En el Malba hasta el 9 de octubre.

Venía de fotografiar, junto a su marido, a gente bella, bellísima, para revistas como Vogue y Harper’s Bazaar. Ella, Diane Arbus, realizaba la dirección de arte y él disparaba. Hasta que un día se cansó: de su marido, de esa gente bella y aburrida, y de su vida, que no iba hacia ninguna parte. Ya llevaba recorriendo durante muchos años Nueva York junto a su cámara, retratando la ciudad en silencio, pero no era suficiente.

Entonces dejó todo: el marido, el trabajo, esa vida y quedó ella y su cámara.

A partir de ese momento —1956— y en menos de quince años —se suicidaría en 1971—, Diane Arbus iba a retratar Estados Unidos con una mirada perturbadora y única, fijando el lente en aquellos que nadie quería mirar: enanos, travestis, ancianos, gigantes, personajes que miran fijo a la cámara, mientras Arbus dispara sin concesiones.

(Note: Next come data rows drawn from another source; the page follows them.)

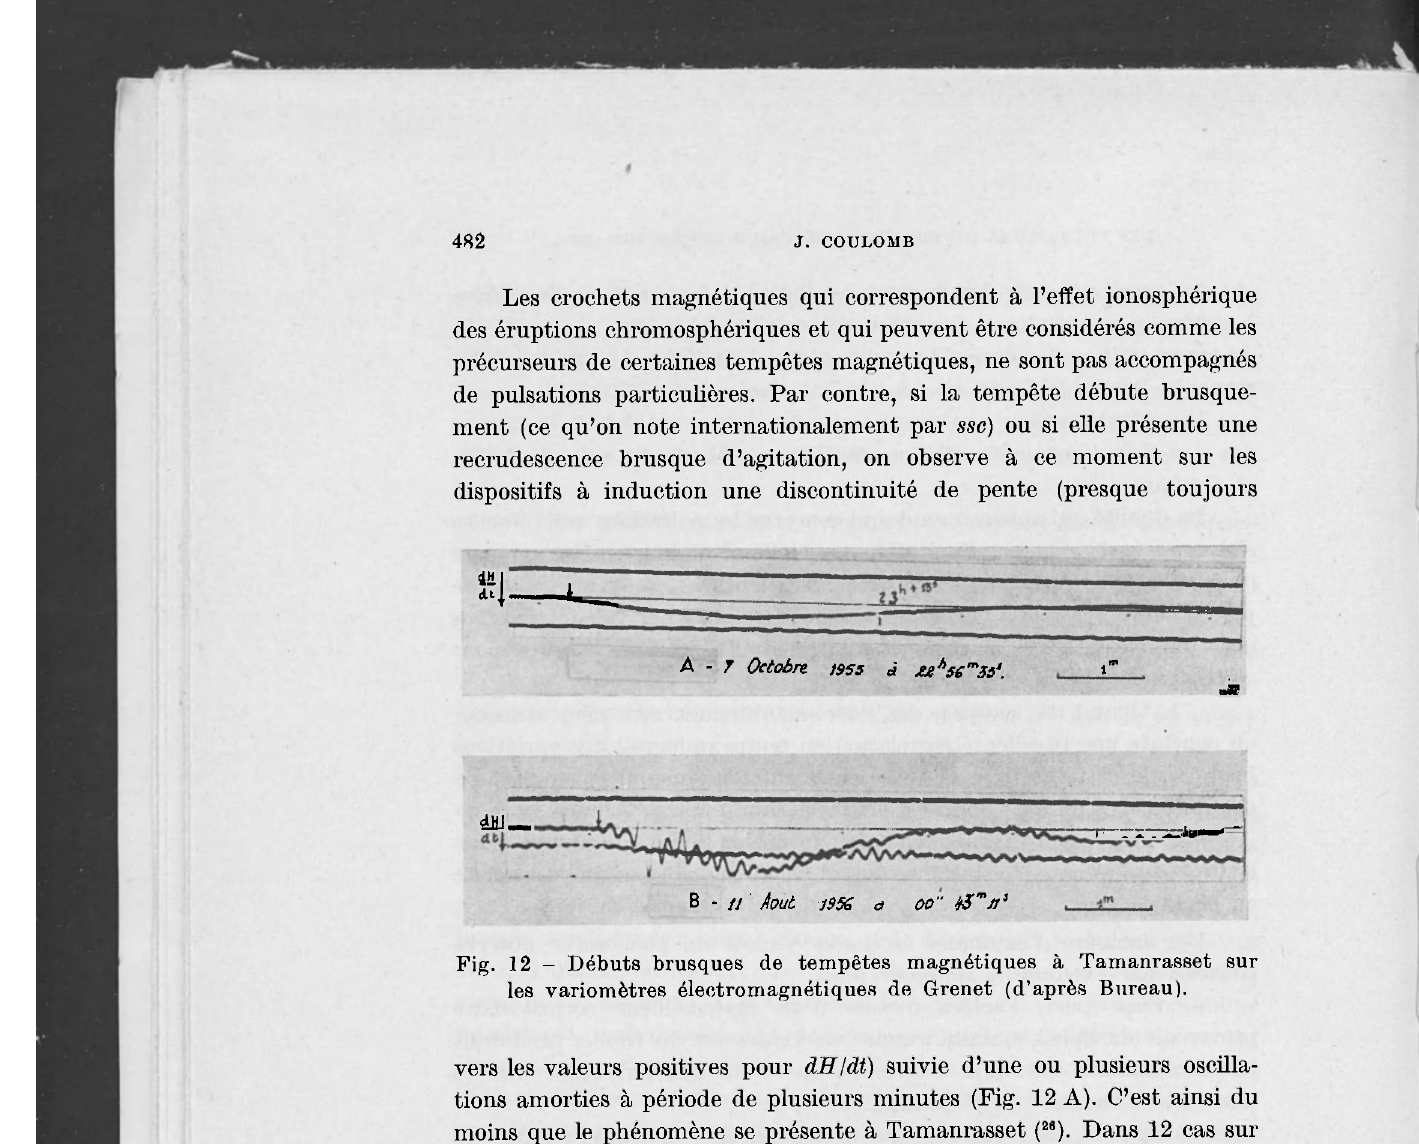
Fig. 12 - Débuts brusques de tempètes magnétiques à Tamanrasset sur les variomètres électromagnétiques de Grenet (d'après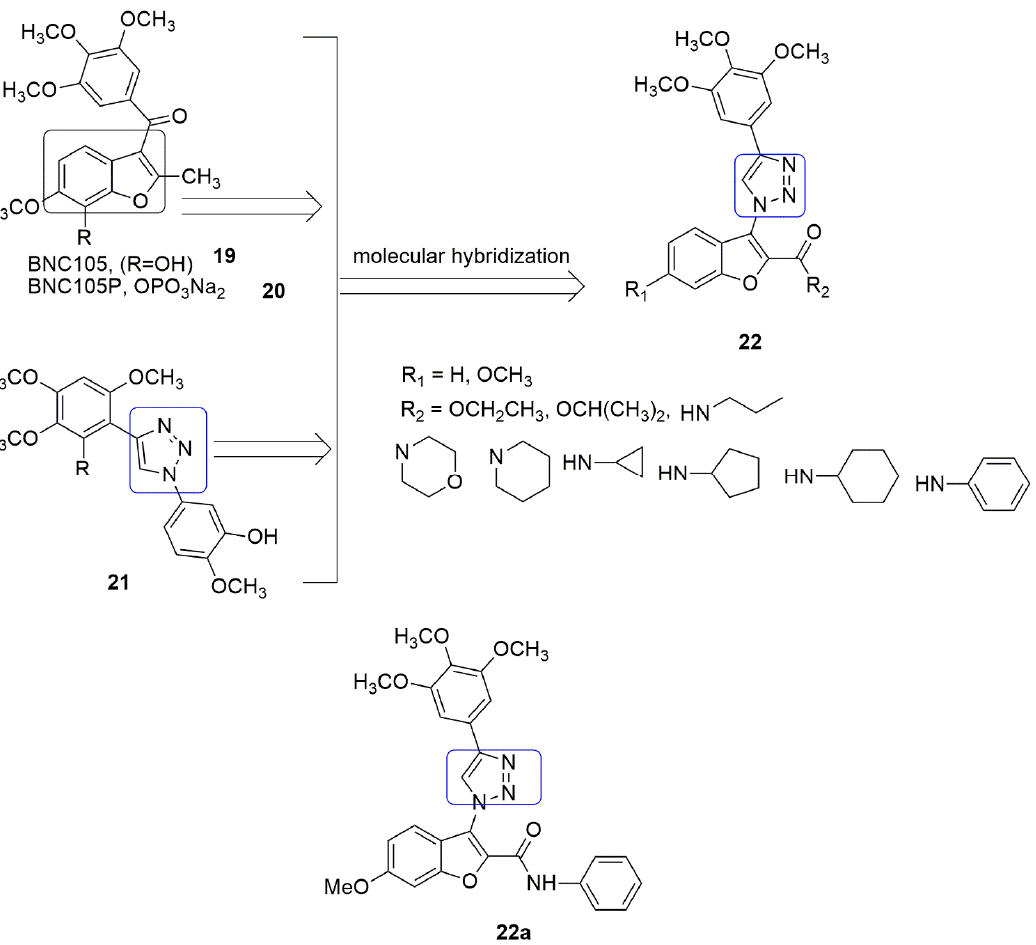
Figure 9. Chemical structures of benzo[ b ]furan and triazole moieties that displayed antiproliferative and anti-tubulin ac- tivity. A novel series of tubulin inhibitors bearing an indole-1,2,4-triazole ( 25 ) scaffold have been synthesized, and their biological activity has been reported[31]. Among the 18 com- pounds evaluated for anti-proliferation activity against HepG2 (human hepatoma cells), HeLa (human cervix cell), MCF-7 (breast cancer cell), and A549 (human lung cancer cell), compound 25a displayed excellent activity with IC 50 values of 0.23±0.08, 0.15±0.18, 0.38±0.12, and 0.30±0.13 µM, respectively. The substitution of electron-donating groups such as OCH 3 and CH 3 ( 25a-d ) enhanced the anti-proliferative activity compared to the electron-withdrawing groups (F, Cl, Br, I, and CF 3 ). The results from the tubulin polymer- ization assay showed that compound 25a was the most potent anti-tubulin agent ( IC 50 = 2.1± 0.12 µM), superior to the inhibitory activity of colchicine (2.52 ± 0.23 µM). Moreover, 25b-d inhibited tubulin polymerization with IC 50 values of 5.08 ± 0.16, 3.4 ± 0.43, and 6.92 ± 0.21 µM respectively. 25a induced cell cycle arrest at the G2/M phase associated with a reduction in mitotic cells and induced downregulation of the anti-apoptotic proteins Bcl- 2, Bcl-x1, and mainly Mcl-1, an essential component for cell survival. Molecular docking revealed that compound 25a interacts with tubulin at the colchicine binding site (see Fig- ure 10).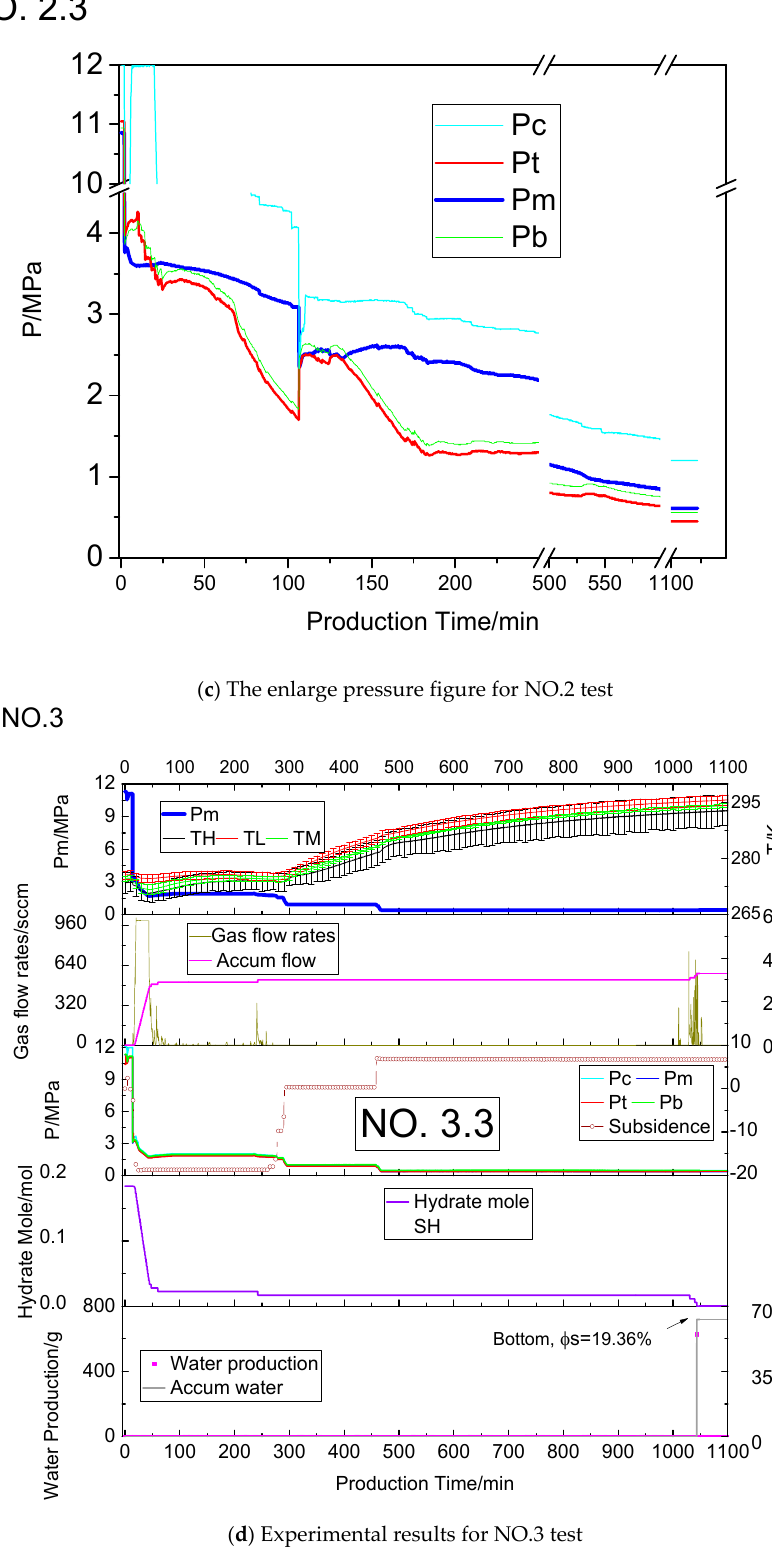
( d ) Experimental results for NO.3 test Figure 4.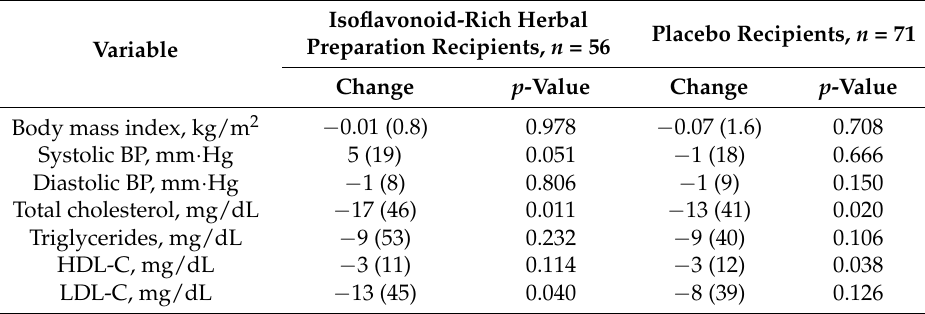
Table 2. The changes of characteristics of study participants after 12-month follow-up. Isoflavonoid-Rich Herbal Preparation Recipients, n = Variable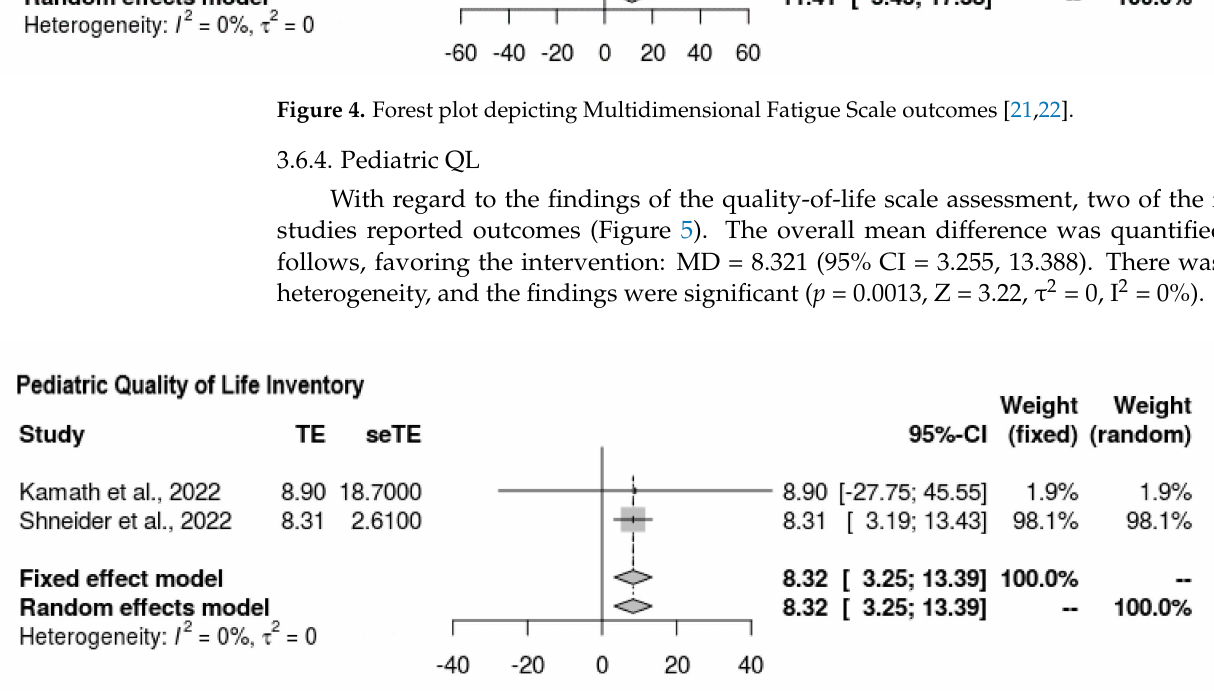
Figure 5. Forest plot depicting PedsQL score outcomes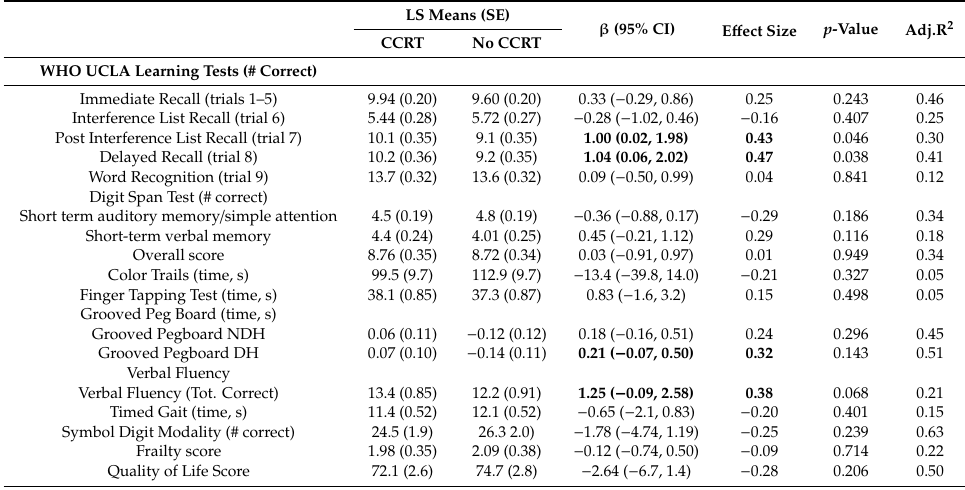
Table 3. Age, sex, HIV status, and education-adjusted e ff ect of CCRT vs. no CCRT intervention on performance in respective Neurocognitive Test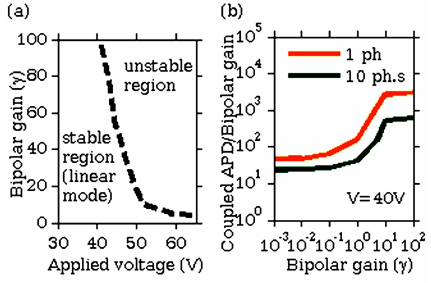
Figure 13: For a given applied bias, there exists a critical bipolar gain Υ , which separates the stable and unstable regimes (a). For )︁ (︁ , Q = µ 1 − µ 0 Q √ 2 σ 1 + σ 0 a given applied bias, there exists an optimal Υ to assure stable operation and produce the desired level of net gain combining the avalanche and bipolar gain mechanisms (b). From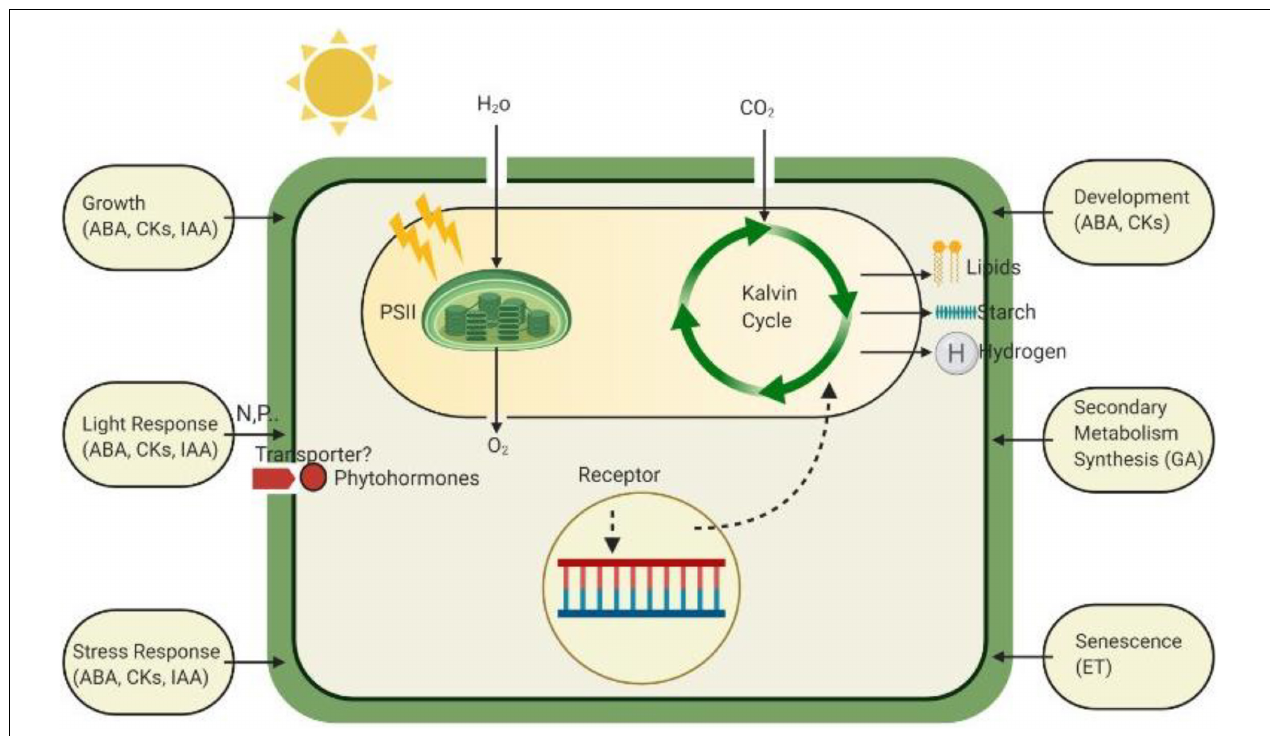
FIGURE 2 | The role of various phytohormones in plants to defend against different stressed conditions by increasing or decreasing their levels. Unstable levels of these hormones work within the defense mechanism of plants to ensure healthy normal growth.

“Fotografiado por Diane Arbus, cualquiera es monstruoso”, iba a escribir años después Susan Sontag, y tiene toda la razón, pues avanzamos por la muestra de Arbus que se está exhibiendo en el Malba, en Buenos Aires, y aquella monstruosidad se nos aparece en todo momento: en la fotografía de unos niños con máscaras de luchadores, en unas gemelas inquietantes, en una señora arriba de un autobús o en un árbol de Navidad que está al fondo de un living, en una imagen extraordinaria, que Arbus, quién sabe cómo, logra convertir en una postal siniestra e inolvidable.

En el principio es la primera exposición que se hace de Arbus en Argentina, más de 100 fotografías que muestran, sobre todo, sus inicios entre 1956 y 1962, donde vemos a Arbus tanteando terreno, deambulando por Nueva York en busca de ese mundo oculto y extraño que caracterizaría su obra. Y ese mundo estaría en las calles, por supuesto, en algún circo, en un prostíbulo, en un psiquiátrico, pero también en lugares más inesperados, como un parque o como cualquier casa típica de Estados Unidos. Es, sobre todo, en esos momentos en que descubrimos la genialidad de Arbus, el talento para registrar la extrañeza en aquello que pareciera completamente normal: una niña cruzando la calle, un taxista mirándola desde lejos, un niño con una granada de juguete en una mano, o una mujer con los ojos cerrados entregada a ella, a ese lente poderoso que le permitió llegar a donde quiso.

“Una fotografía es un secreto acerca de un secreto. Cuanto más te dice, menos sabes”. La frase es de Arbus y se lee en un muro de la exposición, como si fuera una señal de ruta que nos ayuda a avanzar por este laberinto de seres extrañísimos pero curiosamente familiares, y que Arbus supo retratar siempre con una distancia admirable: no hay compasión en sus fotografías, sino más bien un gesto de dignidad, de importancia. Sí, lo decía Sontag: fotografiar es conferir importancia, y eso es lo que transmiten estas imágenes, en las que sus protagonistas miran fijo a la cámara, absolutamente conscientes de que están siendo parte de una historia oscura y hermosa.